ABOVE VIDEO: Biden extending federal mask mandate

(FOX NEWS) – A federal judge on Monday voided the Biden administration’s mask mandate for travelers using public transportation such as trains and airplanes.

The mandate from the Centers for Disease Control and Prevention applies to people as young as 2 years old, and had been set to expire a number of times but was recently extended to May 3 before Monday’s ruling.

The ruling from U.S.. District Court Judge Kathryn Kimball Mizelle, came in a case brought in Florida federal court by Health Freedom Defense Fund, Inc. and frequent air travelers Ana Daza and Sarah Pope against the administration.
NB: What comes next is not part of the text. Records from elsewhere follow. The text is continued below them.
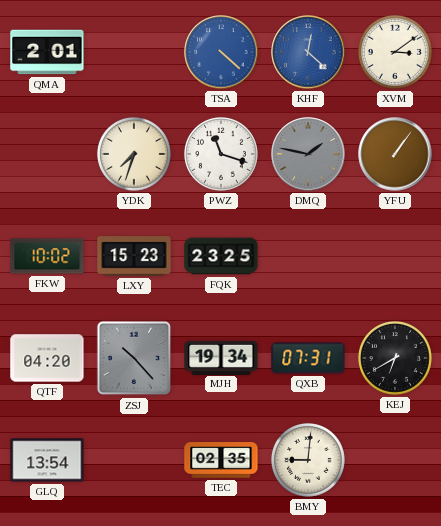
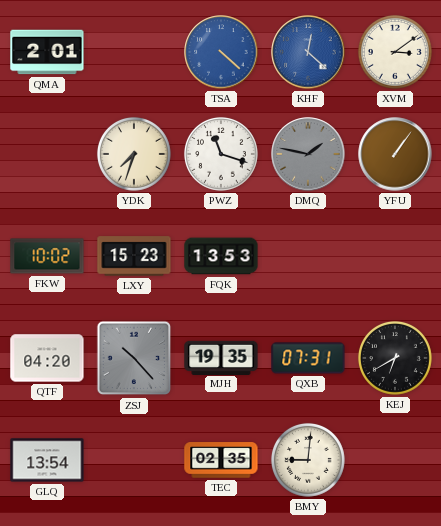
FQK: 23:25 -> 13:53
MJH: 19:34 -> 19:35
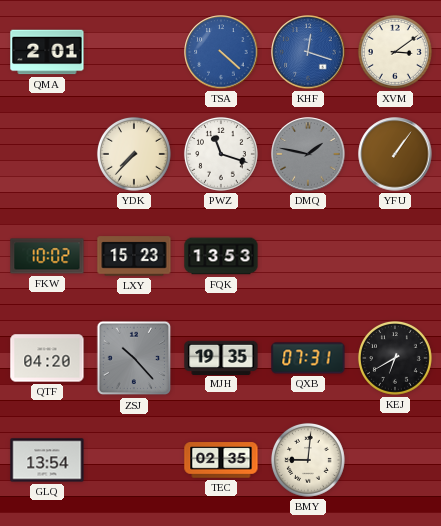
KHF: 12:22 -> 12:18
YDK: 7:33 -> 7:37
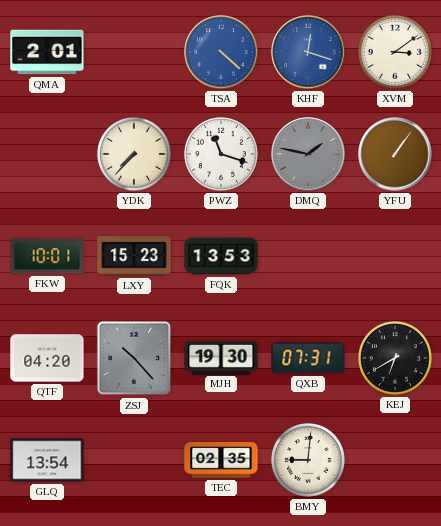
FKW: 10:02 -> 10:01
MJH: 19:35 -> 19:30
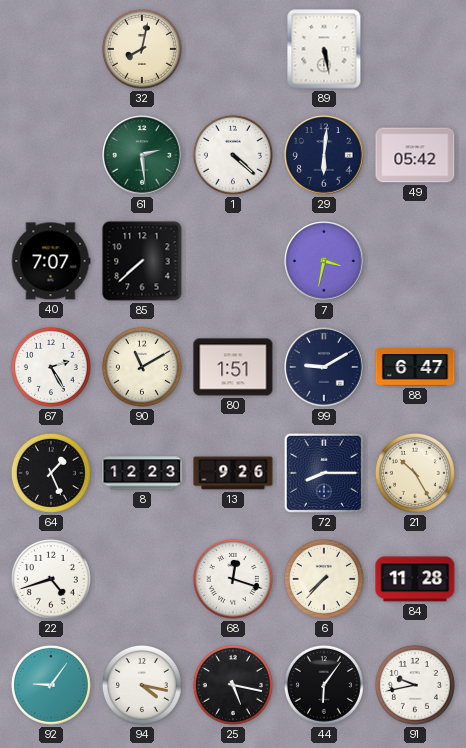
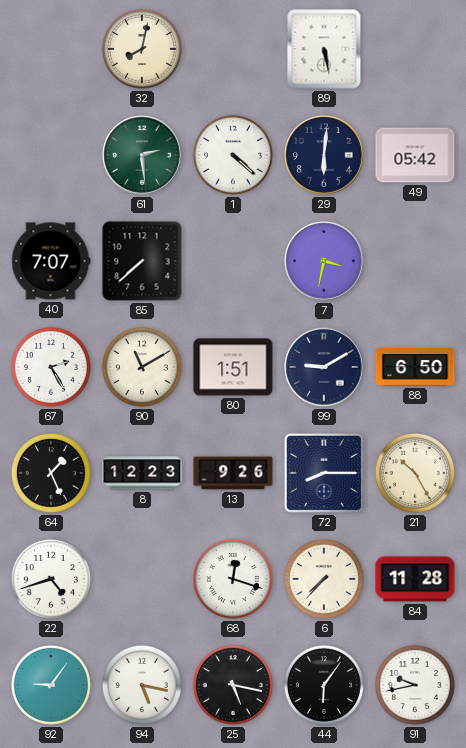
88: 6:47 -> 6:50
94: 4:17 -> 5:17
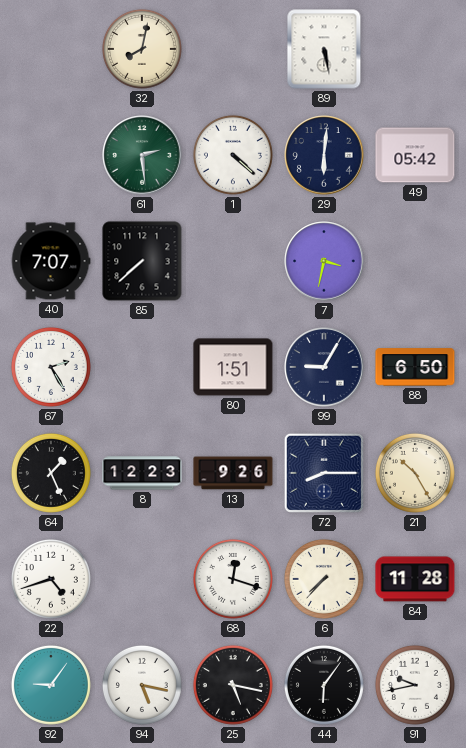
90: 11:10 -> none
99: 9:10 -> 9:05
Judge Mizelle determined that the mandate violated the Administrative Procedure Act by being outside the scope of the CDC’s authority, was “arbitrary” and “capricious” and not going through the required notice and comment period for federal rulemaking.

Mizelle examined the section of the Public Health Services Act of 1944 that was the basis for the mandate.

That law allows the CDC “to make and enforce such regulations” deemed “necessary to prevent the introduction, transmission, or spread of communicable diseases from foreign countries into the States[.]” To achieve this, the law says that CDC can utilize “inspection, fumigation disinfection sanitation, pest extermination, destruction of animals or articles found to be so infect or contaminated as to be sources of dangerous infection to human beings, and other measures[.]” The administration, the judge noted, has claimed that the mask mandate falls under “sanitation.”